- TEXT EXCERPT -

------------------------------------------------------------

2
votes

Beginner in Perl.

I made a Perl script that parse data from html site. My script encodes the data in UTF-8, one of the data contains romanian characters, so encoding the data results in incorrect characters such as:

ţ = þ (incorrect); ş = º (incorrect); ă = ã (correct);

line example to parse from html:

Distribuţia: Robert Downey Jr. (Sherlock Holmes) Jude Law (Dr. John Watson) Rachel McAdams (Irene Adler) Mark Strong (Lord Blackwood) Kelly Reilly (Mary Morstan) Eddie Marsan (Inspectorul Lestrade) James Fox (Sir Thomas)

I want to split this with:

my ($credits, $line)
foreach $credits (split /(?=\w+:)\s*/, $line) {
...

but output, because "þ" is interpreted as "non-word character" (line breaks incorrectly here) is:

Distribuþ
Robert Downey Jr. (Sherlock Holmes)
Jude Law (Dr. John Watson)
Rachel McAdams (Irene Adler)
Mark Strong (Lord Blackwood)
Kelly Reilly (Mary Morstan)
Eddie Marsan (Inspectorul Lestrade)
James Fox (Sir Thomas)

Output wanted (correct):

Distribuţia
Robert Downey Jr. (Sherlock Holmes)
Jude Law (Dr. John Watson)

------------------------------------------------------------

[Text extractions by page]

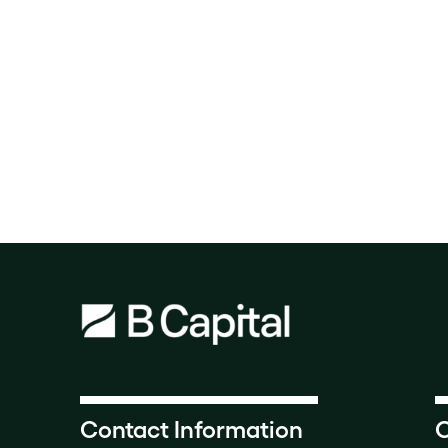
Contact Information
O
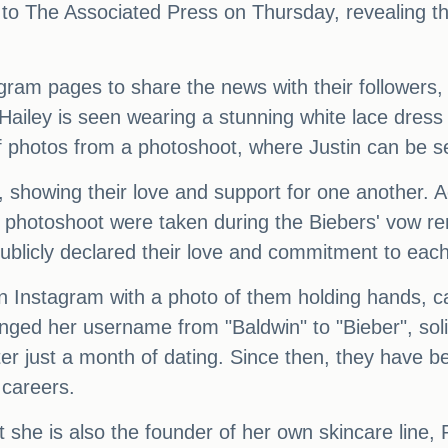
to The Associated Press on Thursday, revealing th
agram pages to share the news with their followers,
, Hailey is seen wearing a stunning white lace dres
photos from a photoshoot, where Justin can be seen
r, showing their love and support for one another. 
d photoshoot were taken during the Biebers' vow r
 publicly declared their love and commitment to each
n Instagram with a photo of them holding hands, ca
ged her username from "Baldwin" to "Bieber", solid
er just a month of dating. Since then, they have 
 careers.
t she is also the founder of her own skincare line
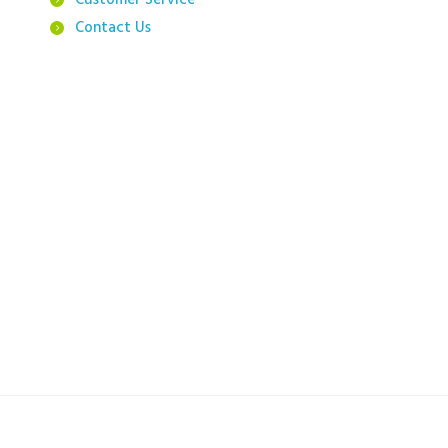
Customer Service
Contact Us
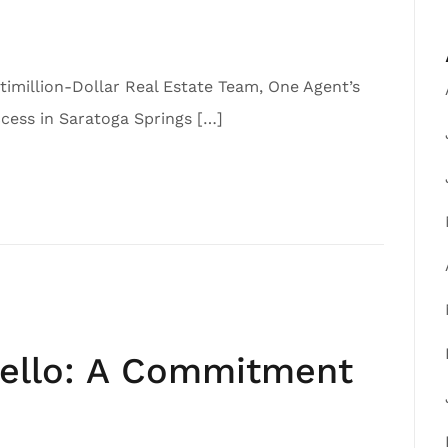
imillion-Dollar Real Estate Team, One Agent’s
ess in Saratoga Springs […]
iello: A Commitment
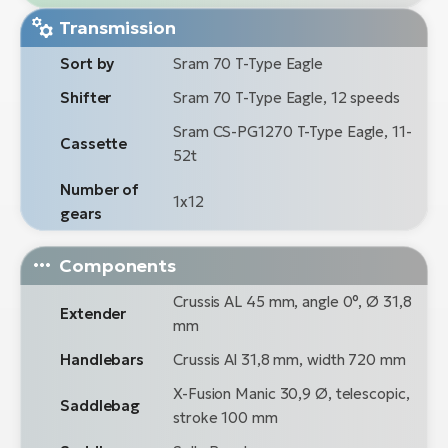
Transmission
Sort by
Sram 70 T-Type Eagle
Shifter
Sram 70 T-Type Eagle, 12 speeds
Sram CS-PG1270 T-Type Eagle, 11-
Cassette
52t
Number of
1x12
gears
Components
Crussis AL 45 mm, angle 0°, Ø 31,8
Extender
mm
Handlebars
Crussis Al 31,8 mm, width 720 mm
X-Fusion Manic 30,9 Ø, telescopic,
Saddlebag
stroke 100 mm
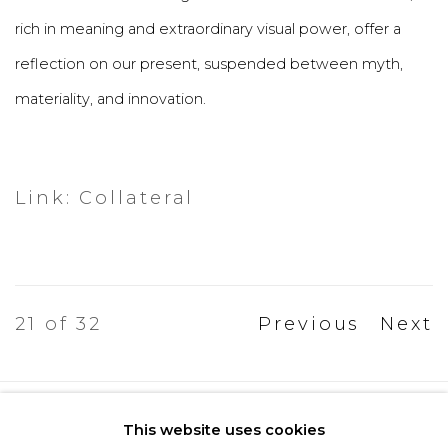
rich in meaning and extraordinary visual power, offer a
reflection on our present, suspended between myth,
materiality, and innovation.
Link: Collateral
21
of 32
Previous
Next
Privacy Policy
Cookie Policy
This website uses cookies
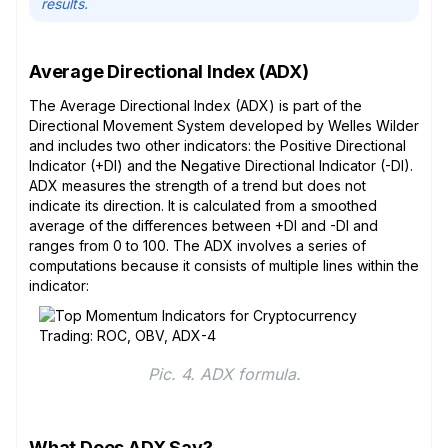
results.
Average Directional Index (ADX)
The Average Directional Index (ADX) is part of the
Directional Movement System developed by Welles Wilder
and includes two other indicators: the Positive Directional
Indicator (+DI) and the Negative Directional Indicator (-DI).
ADX measures the strength of a trend but does not
indicate its direction. It is calculated from a smoothed
average of the differences between +DI and -DI and
ranges from 0 to 100. The ADX involves a series of
computations because it consists of multiple lines within the
indicator:
Pic. 4. ADX formula.
What Does ADX Say?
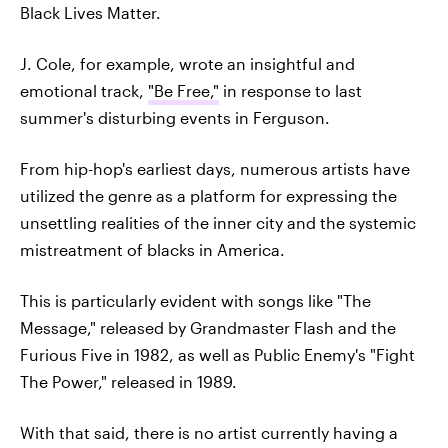
Black Lives Matter.
J. Cole, for example, wrote an insightful and
emotional track,
"Be Free,"
in response to last
summer's disturbing events in Ferguson.
From hip-hop's earliest days, numerous artists have
utilized the genre as a platform for expressing the
unsettling realities of the inner city and the systemic
mistreatment of blacks in America.
This is particularly evident with songs like "The
Message," released by Grandmaster Flash and the
Furious Five in 1982, as well as Public Enemy's "Fight
The Power," released in 1989.
With that said, there is no artist currently having a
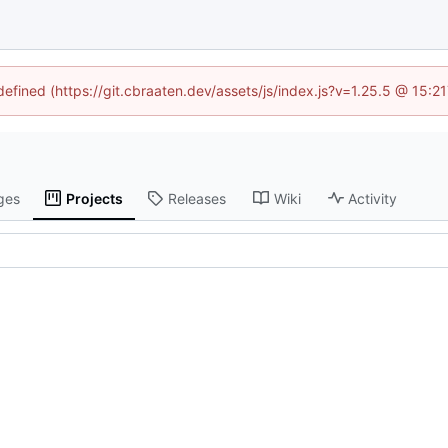
ndefined (https://git.cbraaten.dev/assets/js/index.js?v=1.25.5 @ 15:2
ges
Projects
Releases
Wiki
Activity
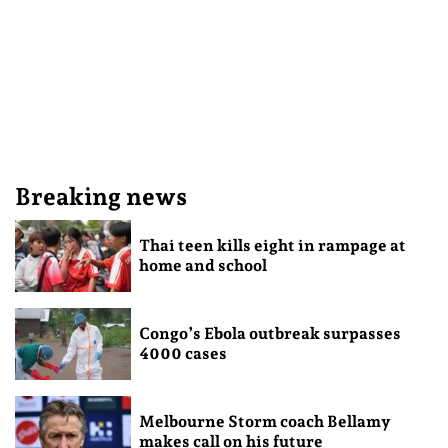
Breaking news
Thai teen kills eight in rampage at
home and school
Congo’s Ebola outbreak surpasses
4000 cases
Melbourne Storm coach Bellamy
makes call on his future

------------------------------------------------------------

- PROBLEM -
Revise the Perl encoding post, starting at "I made a Perl" and ending at "Lestrade) James Fox (Sir Thomas)", so that "Perl script" is replaced by "Perl program".

- EXPECTED ANSWER -
I made a Perl program that parse data from html site. My script encodes the data in UTF-8, one of the data contains romanian characters, so encoding the data results in incorrect characters such as:

ţ = þ (incorrect); ş = º (incorrect); ă = ã (correct);

line example to parse from html:

Distribuţia: Robert Downey Jr. (Sherlock Holmes) Jude Law (Dr. John Watson) Rachel McAdams (Irene Adler) Mark Strong (Lord Blackwood) Kelly Reilly (Mary Morstan) Eddie Marsan (Inspectorul Lestrade) James Fox (Sir Thomas)